> _Your instructions_: Set down the part of the blog post below from "Just like looking" to "a goddamn adoloscent.", word for word.

> _Passage provided_:
____________

It makes me angry that she even would be expected to explain “why it wasn’t.” But we’ve been over that before.
There’s one thing in that quote that made me mentally yell, “NO!” Because, I don’t think that’s feminism. I don’t know what it is, but it’s certainly not the fault of feminism, no matter who might call it that. I’m a feminist, and no one will take that label from me; and I know that being a feminist means disavowing all the back-stabbing jealousy-driven tearing-down of each other so many women are prone to. I won’t lie and say I’ve never taken a jab at another woman’s appearance, for example. But I fucking will not do it anymore. I don’t know the last time I did it, but it wasn’t recently; and I regret that I ever did it at all. And I will fearlessly call out anyone, friend, ally, whoever, who does. Because that’s hypocritical behavior.
Just like looking down your nose at a woman for being a whore. That word. Always an insult. Always said with a sneer. “How dare she?”, the unspoken question.
BUT. I know the women Melissa’s talking about. Just like I wrote about above, that distrust is always in the back of my mind with them. Like the woman at ConvergeSouth who was so pleased with herself, saying some black professor likes her “because [she's] anti-racist” and then lecturing me about why Sex 2.0 can’t be called an unconference. The woman at BlogHer who accidentally sat down at the sex bloggers table and then desperately tried to find an excuse to leave. The guy at BarCamp Atlanta who made some STUPID STUPID crack about Sex 2.0 - thank you for reducing my heart and soul to something to be LAUGHED AT - and everyone in the room laughed like a goddamn adoloscent.
With these people, part of me is always so tempted to say I’m a sex worker and see what they say, how they react, so I can smack the FAIL stamp on them. I know this sentiment won’t be well-received by sex workers. I’m co-opting again, I know. And yet, that’s how I feel in those situations. That’s what I want to do, part of me. Our desires/feelings/gut instincts aren’t always (to use a phrase I HATE) politically correct, and there it is.
So I just… I don’t know where I’m even going. But Melissa, you have been writing stuff that could come straight from my soul, and just, thanks, I suppose.
Oh, one nitpick (related to a mythical Longer Post I keep threatening to write)…
Taylor talks about drag bombs, that he wished he could drop from the sky to hit people rushing head-down to their desks every morning.
I get it… the alt culture (or whatever you want to call ‘em, I really can’t think of a word that’s encompassing of all the diverse strands but I’m too tired/lazy to care right now) folks love to hate on desk job workers. We must be so miserable, working in our cubicles 8 hours a day, living the life we’re told to live, trying to convince ourselves that this is the American dream. We’re not FREE like they are, doing what they want, making things happen. Well guess what. If it’s true that “you are not your job,” I am not my job. And, further? I LIKE my job. In fact I would go so far as to say I LOVE my job. It is stability. It is a community. It is a place I enjoy being 40 hours a week. I left that job a while ago for what I thought were greener pastures, and came back. And now I’m not going anywhere. And I resent people who want to judge me for this, out of what smells to me like some kind of weird jealously or antagonistic reactionism (redundant?). They may say they’re FREE, but I hear “poor.” I will not live like that anymore. I don’t want that “freedom.” I grew up with that freedom, and it was crippling. And I’ve worked too damn hard to be fortunate enough now to have a job I truly enjoy to be dismissed as a “office drone” or some other slur.
Tangential rant over.
Ah, fuck… ENTIRE rant over! This has gotten way too long. More later, I’m sure.

____________

Dataset entries:

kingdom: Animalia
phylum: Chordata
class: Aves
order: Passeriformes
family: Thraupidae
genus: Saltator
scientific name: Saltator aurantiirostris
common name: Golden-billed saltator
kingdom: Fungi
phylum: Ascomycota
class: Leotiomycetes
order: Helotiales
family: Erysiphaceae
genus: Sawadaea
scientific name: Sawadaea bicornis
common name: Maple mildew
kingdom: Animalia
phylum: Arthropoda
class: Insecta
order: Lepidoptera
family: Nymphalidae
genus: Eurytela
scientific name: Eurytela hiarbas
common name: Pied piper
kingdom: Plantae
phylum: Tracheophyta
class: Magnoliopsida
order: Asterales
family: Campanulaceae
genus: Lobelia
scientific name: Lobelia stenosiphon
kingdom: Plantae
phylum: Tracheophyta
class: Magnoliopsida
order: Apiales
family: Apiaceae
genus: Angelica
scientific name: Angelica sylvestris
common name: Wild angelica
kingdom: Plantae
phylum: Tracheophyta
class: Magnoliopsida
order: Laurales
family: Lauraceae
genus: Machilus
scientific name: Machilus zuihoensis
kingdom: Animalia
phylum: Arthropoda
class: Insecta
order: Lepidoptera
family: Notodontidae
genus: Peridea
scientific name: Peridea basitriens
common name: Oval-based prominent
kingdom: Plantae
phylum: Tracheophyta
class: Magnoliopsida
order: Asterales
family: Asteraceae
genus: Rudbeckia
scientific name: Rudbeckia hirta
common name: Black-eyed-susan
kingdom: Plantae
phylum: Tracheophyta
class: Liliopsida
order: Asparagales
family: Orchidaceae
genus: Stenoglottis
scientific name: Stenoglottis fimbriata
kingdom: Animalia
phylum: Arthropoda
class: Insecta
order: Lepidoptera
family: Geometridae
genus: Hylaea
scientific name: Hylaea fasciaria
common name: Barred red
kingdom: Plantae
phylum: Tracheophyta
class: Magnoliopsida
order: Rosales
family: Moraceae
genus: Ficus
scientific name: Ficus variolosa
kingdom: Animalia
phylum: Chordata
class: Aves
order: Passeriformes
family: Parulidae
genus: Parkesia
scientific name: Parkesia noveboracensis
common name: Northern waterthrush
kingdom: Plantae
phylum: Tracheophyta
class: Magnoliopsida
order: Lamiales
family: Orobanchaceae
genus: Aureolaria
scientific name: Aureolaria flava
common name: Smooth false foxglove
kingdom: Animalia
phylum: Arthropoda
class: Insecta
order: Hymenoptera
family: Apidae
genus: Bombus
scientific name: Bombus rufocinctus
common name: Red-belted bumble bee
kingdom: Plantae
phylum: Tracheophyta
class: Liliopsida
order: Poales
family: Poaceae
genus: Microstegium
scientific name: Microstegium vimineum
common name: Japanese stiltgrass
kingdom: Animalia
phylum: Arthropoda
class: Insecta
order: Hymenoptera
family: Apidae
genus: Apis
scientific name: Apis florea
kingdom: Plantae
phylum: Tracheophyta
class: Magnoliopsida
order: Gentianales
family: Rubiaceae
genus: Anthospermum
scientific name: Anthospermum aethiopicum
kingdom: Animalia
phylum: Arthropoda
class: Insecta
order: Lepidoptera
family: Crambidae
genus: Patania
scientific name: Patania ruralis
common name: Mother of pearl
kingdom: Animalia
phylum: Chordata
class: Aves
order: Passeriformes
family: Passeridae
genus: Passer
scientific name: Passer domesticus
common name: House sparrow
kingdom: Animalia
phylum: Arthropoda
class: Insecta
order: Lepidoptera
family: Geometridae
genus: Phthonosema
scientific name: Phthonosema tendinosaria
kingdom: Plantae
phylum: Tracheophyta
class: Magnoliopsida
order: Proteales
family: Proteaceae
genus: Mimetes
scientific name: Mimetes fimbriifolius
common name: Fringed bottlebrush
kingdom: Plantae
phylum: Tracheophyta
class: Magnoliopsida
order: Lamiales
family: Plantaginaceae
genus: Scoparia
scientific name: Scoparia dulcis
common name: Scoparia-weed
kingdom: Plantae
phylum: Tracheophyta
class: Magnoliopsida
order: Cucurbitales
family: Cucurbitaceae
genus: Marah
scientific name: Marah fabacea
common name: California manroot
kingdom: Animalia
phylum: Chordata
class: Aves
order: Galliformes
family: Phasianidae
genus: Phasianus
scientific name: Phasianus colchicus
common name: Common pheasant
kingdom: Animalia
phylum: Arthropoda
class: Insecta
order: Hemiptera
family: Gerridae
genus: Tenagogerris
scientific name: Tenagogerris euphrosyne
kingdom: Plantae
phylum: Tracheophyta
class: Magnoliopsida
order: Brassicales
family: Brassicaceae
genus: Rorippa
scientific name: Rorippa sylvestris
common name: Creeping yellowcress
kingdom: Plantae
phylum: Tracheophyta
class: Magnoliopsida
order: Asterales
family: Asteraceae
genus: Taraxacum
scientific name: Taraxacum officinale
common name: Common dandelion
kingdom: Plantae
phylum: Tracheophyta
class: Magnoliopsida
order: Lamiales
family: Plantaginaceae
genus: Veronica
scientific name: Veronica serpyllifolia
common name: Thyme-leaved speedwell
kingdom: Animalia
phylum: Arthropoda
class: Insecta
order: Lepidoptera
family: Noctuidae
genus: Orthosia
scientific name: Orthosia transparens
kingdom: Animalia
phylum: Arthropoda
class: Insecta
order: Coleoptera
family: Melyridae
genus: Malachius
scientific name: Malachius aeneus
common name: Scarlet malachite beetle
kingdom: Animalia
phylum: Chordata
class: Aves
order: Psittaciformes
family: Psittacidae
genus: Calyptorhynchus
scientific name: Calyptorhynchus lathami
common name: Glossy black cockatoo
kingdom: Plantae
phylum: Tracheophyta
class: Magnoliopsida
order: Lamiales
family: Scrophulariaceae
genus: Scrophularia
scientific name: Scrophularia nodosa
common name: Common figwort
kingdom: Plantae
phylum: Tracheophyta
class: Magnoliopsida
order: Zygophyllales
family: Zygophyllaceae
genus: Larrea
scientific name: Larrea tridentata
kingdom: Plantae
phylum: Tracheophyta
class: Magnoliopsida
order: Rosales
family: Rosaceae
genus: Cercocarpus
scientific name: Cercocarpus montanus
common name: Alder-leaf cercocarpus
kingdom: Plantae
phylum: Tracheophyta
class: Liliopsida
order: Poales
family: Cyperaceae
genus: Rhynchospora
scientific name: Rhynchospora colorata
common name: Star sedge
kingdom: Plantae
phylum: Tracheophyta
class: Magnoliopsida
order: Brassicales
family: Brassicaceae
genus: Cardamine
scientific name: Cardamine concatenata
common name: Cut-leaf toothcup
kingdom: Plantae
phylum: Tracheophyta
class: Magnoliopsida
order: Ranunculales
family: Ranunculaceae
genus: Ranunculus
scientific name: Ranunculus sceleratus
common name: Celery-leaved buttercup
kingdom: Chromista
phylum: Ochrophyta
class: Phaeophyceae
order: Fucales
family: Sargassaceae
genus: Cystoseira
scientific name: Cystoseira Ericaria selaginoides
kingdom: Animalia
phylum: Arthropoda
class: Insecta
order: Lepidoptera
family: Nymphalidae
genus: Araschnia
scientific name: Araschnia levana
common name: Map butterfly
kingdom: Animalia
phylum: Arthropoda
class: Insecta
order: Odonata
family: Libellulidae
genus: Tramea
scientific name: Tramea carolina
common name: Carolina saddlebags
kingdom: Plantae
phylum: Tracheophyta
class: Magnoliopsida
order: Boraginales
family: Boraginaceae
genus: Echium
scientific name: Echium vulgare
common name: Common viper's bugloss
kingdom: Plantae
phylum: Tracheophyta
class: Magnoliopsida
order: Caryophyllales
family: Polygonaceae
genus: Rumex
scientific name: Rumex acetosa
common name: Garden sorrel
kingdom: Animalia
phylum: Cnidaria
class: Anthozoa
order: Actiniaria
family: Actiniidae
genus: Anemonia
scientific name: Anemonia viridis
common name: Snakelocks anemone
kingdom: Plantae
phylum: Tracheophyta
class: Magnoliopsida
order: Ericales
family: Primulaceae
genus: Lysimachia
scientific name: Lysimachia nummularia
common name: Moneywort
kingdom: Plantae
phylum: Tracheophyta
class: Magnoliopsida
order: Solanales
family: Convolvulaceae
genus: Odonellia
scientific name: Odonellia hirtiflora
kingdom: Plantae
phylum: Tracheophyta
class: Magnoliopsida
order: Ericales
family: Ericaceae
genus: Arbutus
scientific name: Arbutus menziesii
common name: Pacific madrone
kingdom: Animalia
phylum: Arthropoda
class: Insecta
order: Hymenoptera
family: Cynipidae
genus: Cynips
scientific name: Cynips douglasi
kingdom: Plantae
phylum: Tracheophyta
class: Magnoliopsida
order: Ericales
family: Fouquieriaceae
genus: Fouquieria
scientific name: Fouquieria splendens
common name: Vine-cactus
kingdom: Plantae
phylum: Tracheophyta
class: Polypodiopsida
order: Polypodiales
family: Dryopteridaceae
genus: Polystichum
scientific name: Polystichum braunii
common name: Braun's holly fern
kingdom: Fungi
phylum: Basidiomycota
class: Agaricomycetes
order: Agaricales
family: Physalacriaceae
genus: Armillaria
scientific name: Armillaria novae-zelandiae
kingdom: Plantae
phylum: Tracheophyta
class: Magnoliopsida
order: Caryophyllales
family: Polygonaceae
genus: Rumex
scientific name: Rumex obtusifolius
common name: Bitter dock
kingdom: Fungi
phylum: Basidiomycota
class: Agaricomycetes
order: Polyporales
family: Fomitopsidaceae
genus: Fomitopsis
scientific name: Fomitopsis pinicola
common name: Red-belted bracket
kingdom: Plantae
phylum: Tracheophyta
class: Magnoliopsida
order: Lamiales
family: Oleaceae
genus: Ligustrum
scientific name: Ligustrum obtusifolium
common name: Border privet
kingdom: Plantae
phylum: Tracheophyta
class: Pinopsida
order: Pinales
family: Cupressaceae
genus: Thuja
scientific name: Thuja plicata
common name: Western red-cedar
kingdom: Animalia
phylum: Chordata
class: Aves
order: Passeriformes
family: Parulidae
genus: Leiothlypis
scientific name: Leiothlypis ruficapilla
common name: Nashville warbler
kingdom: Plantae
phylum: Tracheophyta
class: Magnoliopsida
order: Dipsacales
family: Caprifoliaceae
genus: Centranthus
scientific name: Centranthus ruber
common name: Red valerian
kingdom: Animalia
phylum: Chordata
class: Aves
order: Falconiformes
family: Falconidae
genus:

____________

> _Exercise response_:
Just like looking down your nose at a woman for being a whore. That word. Always an insult. Always said with a sneer. “How dare she?”, the unspoken question.
BUT. I know the women Melissa’s talking about. Just like I wrote about above, that distrust is always in the back of my mind with them. Like the woman at ConvergeSouth who was so pleased with herself, saying some black professor likes her “because [she's] anti-racist” and then lecturing me about why Sex 2.0 can’t be called an unconference. The woman at BlogHer who accidentally sat down at the sex bloggers table and then desperately tried to find an excuse to leave. The guy at BarCamp Atlanta who made some STUPID STUPID crack about Sex 2.0 - thank you for reducing my heart and soul to something to be LAUGHED AT - and everyone in the room laughed like a goddamn adoloscent.